• _Provided material_
# # # #

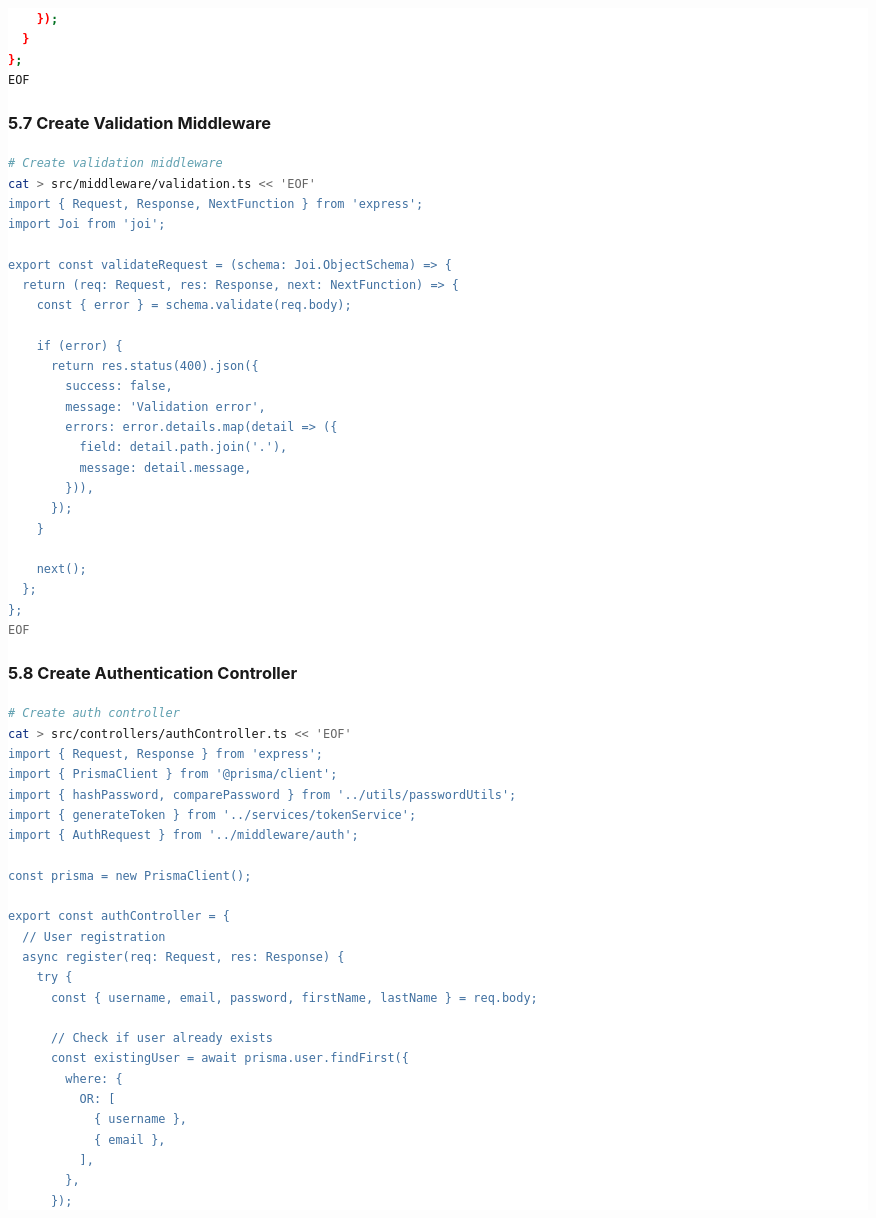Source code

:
 ```bash
    });
  }
};
EOF
```

### 5.7 Create Validation Middleware

```bash
# Create validation middleware
cat > src/middleware/validation.ts << 'EOF'
import { Request, Response, NextFunction } from 'express';
import Joi from 'joi';

export const validateRequest = (schema: Joi.ObjectSchema) => {
  return (req: Request, res: Response, next: NextFunction) => {
    const { error } = schema.validate(req.body);

    if (error) {
      return res.status(400).json({
        success: false,
        message: 'Validation error',
        errors: error.details.map(detail => ({
          field: detail.path.join('.'),
          message: detail.message,
        })),
      });
    }

    next();
  };
};
EOF
```

### 5.8 Create Authentication Controller

```bash
# Create auth controller
cat > src/controllers/authController.ts << 'EOF'
import { Request, Response } from 'express';
import { PrismaClient } from '@prisma/client';
import { hashPassword, comparePassword } from '../utils/passwordUtils';
import { generateToken } from '../services/tokenService';
import { AuthRequest } from '../middleware/auth';

const prisma = new PrismaClient();

export const authController = {
  // User registration
  async register(req: Request, res: Response) {
    try {
      const { username, email, password, firstName, lastName } = req.body;

      // Check if user already exists
      const existingUser = await prisma.user.findFirst({
        where: {
          OR: [
            { username },
            { email },
          ],
        },
      });

```
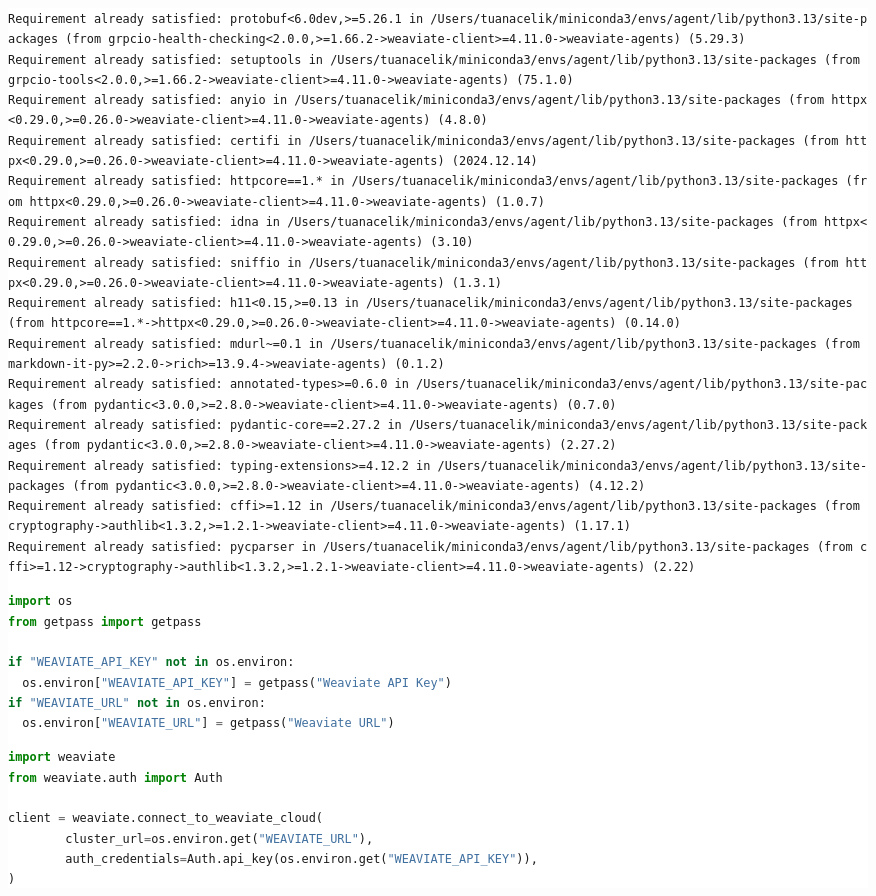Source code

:     Requirement already satisfied: protobuf<6.0dev,>=5.26.1 in /Users/tuanacelik/miniconda3/envs/agent/lib/python3.13/site-packages (from grpcio-health-checking<2.0.0,>=1.66.2->weaviate-client>=4.11.0->weaviate-agents) (5.29.3)
    Requirement already satisfied: setuptools in /Users/tuanacelik/miniconda3/envs/agent/lib/python3.13/site-packages (from grpcio-tools<2.0.0,>=1.66.2->weaviate-client>=4.11.0->weaviate-agents) (75.1.0)
    Requirement already satisfied: anyio in /Users/tuanacelik/miniconda3/envs/agent/lib/python3.13/site-packages (from httpx<0.29.0,>=0.26.0->weaviate-client>=4.11.0->weaviate-agents) (4.8.0)
    Requirement already satisfied: certifi in /Users/tuanacelik/miniconda3/envs/agent/lib/python3.13/site-packages (from httpx<0.29.0,>=0.26.0->weaviate-client>=4.11.0->weaviate-agents) (2024.12.14)
    Requirement already satisfied: httpcore==1.* in /Users/tuanacelik/miniconda3/envs/agent/lib/python3.13/site-packages (from httpx<0.29.0,>=0.26.0->weaviate-client>=4.11.0->weaviate-agents) (1.0.7)
    Requirement already satisfied: idna in /Users/tuanacelik/miniconda3/envs/agent/lib/python3.13/site-packages (from httpx<0.29.0,>=0.26.0->weaviate-client>=4.11.0->weaviate-agents) (3.10)
    Requirement already satisfied: sniffio in /Users/tuanacelik/miniconda3/envs/agent/lib/python3.13/site-packages (from httpx<0.29.0,>=0.26.0->weaviate-client>=4.11.0->weaviate-agents) (1.3.1)
    Requirement already satisfied: h11<0.15,>=0.13 in /Users/tuanacelik/miniconda3/envs/agent/lib/python3.13/site-packages (from httpcore==1.*->httpx<0.29.0,>=0.26.0->weaviate-client>=4.11.0->weaviate-agents) (0.14.0)
    Requirement already satisfied: mdurl~=0.1 in /Users/tuanacelik/miniconda3/envs/agent/lib/python3.13/site-packages (from markdown-it-py>=2.2.0->rich>=13.9.4->weaviate-agents) (0.1.2)
    Requirement already satisfied: annotated-types>=0.6.0 in /Users/tuanacelik/miniconda3/envs/agent/lib/python3.13/site-packages (from pydantic<3.0.0,>=2.8.0->weaviate-client>=4.11.0->weaviate-agents) (0.7.0)
    Requirement already satisfied: pydantic-core==2.27.2 in /Users/tuanacelik/miniconda3/envs/agent/lib/python3.13/site-packages (from pydantic<3.0.0,>=2.8.0->weaviate-client>=4.11.0->weaviate-agents) (2.27.2)
    Requirement already satisfied: typing-extensions>=4.12.2 in /Users/tuanacelik/miniconda3/envs/agent/lib/python3.13/site-packages (from pydantic<3.0.0,>=2.8.0->weaviate-client>=4.11.0->weaviate-agents) (4.12.2)
    Requirement already satisfied: cffi>=1.12 in /Users/tuanacelik/miniconda3/envs/agent/lib/python3.13/site-packages (from cryptography->authlib<1.3.2,>=1.2.1->weaviate-client>=4.11.0->weaviate-agents) (1.17.1)
    Requirement already satisfied: pycparser in /Users/tuanacelik/miniconda3/envs/agent/lib/python3.13/site-packages (from cffi>=1.12->cryptography->authlib<1.3.2,>=1.2.1->weaviate-client>=4.11.0->weaviate-agents) (2.22)



```python
import os
from getpass import getpass

if "WEAVIATE_API_KEY" not in os.environ:
  os.environ["WEAVIATE_API_KEY"] = getpass("Weaviate API Key")
if "WEAVIATE_URL" not in os.environ:
  os.environ["WEAVIATE_URL"] = getpass("Weaviate URL")
```


```python
import weaviate
from weaviate.auth import Auth

client = weaviate.connect_to_weaviate_cloud(
        cluster_url=os.environ.get("WEAVIATE_URL"),
        auth_credentials=Auth.api_key(os.environ.get("WEAVIATE_API_KEY")),
)
```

# # # #

• _Work instructions_
If a line in the records above contains "environ", copy that line.

• _Answer space_
if "WEAVIATE_API_KEY" not in os.environ:
  os.environ["WEAVIATE_API_KEY"] = getpass("Weaviate API Key")
if "WEAVIATE_URL" not in os.environ:
  os.environ["WEAVIATE_URL"] = getpass("Weaviate URL")
        cluster_url=os.environ.get("WEAVIATE_URL"),
        auth_credentials=Auth.api_key(os.environ.get("WEAVIATE_API_KEY")),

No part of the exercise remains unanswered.